**The problem:**
Keyword search on "output": report each line of the records that contains it.

**Design files in plain text:**

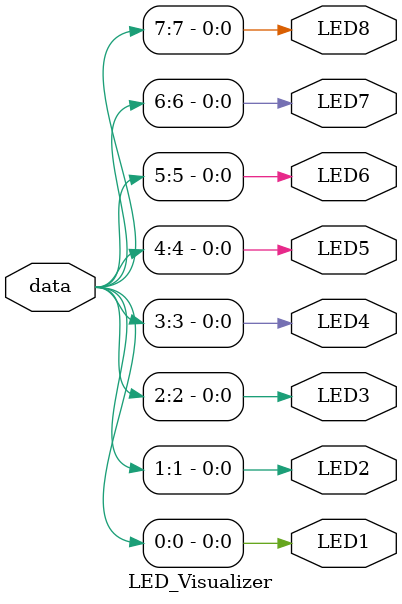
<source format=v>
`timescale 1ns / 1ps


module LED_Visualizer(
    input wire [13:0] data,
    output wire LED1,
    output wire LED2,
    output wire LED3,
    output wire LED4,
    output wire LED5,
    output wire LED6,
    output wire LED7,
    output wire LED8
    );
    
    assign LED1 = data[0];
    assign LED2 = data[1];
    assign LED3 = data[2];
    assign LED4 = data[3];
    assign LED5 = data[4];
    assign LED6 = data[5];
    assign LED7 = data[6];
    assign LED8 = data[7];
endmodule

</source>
==
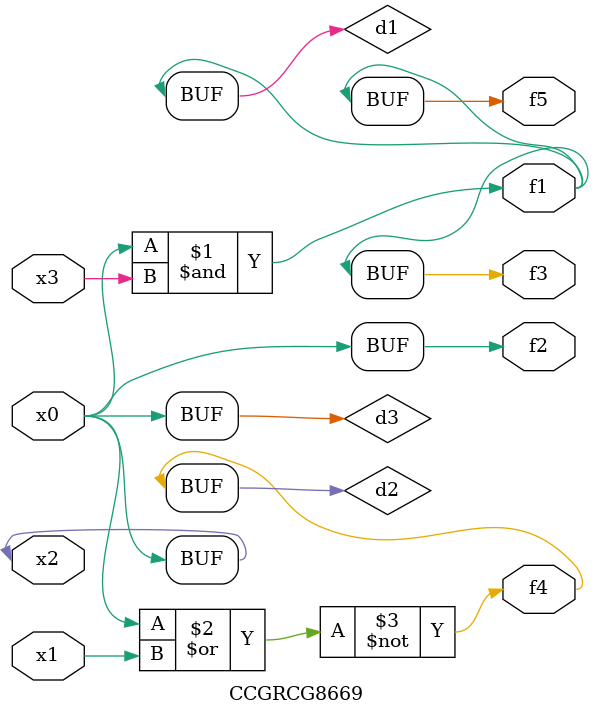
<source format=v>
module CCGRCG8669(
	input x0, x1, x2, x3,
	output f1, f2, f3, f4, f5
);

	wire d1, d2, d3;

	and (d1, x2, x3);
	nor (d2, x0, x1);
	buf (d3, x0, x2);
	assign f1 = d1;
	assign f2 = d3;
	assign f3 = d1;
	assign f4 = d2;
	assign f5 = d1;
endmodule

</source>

**Your solution:**
    output wire LED1,
    output wire LED2,
    output wire LED3,
    output wire LED4,
    output wire LED5,
    output wire LED6,
    output wire LED7,
    output wire LED8
	output f1, f2, f3, f4, f5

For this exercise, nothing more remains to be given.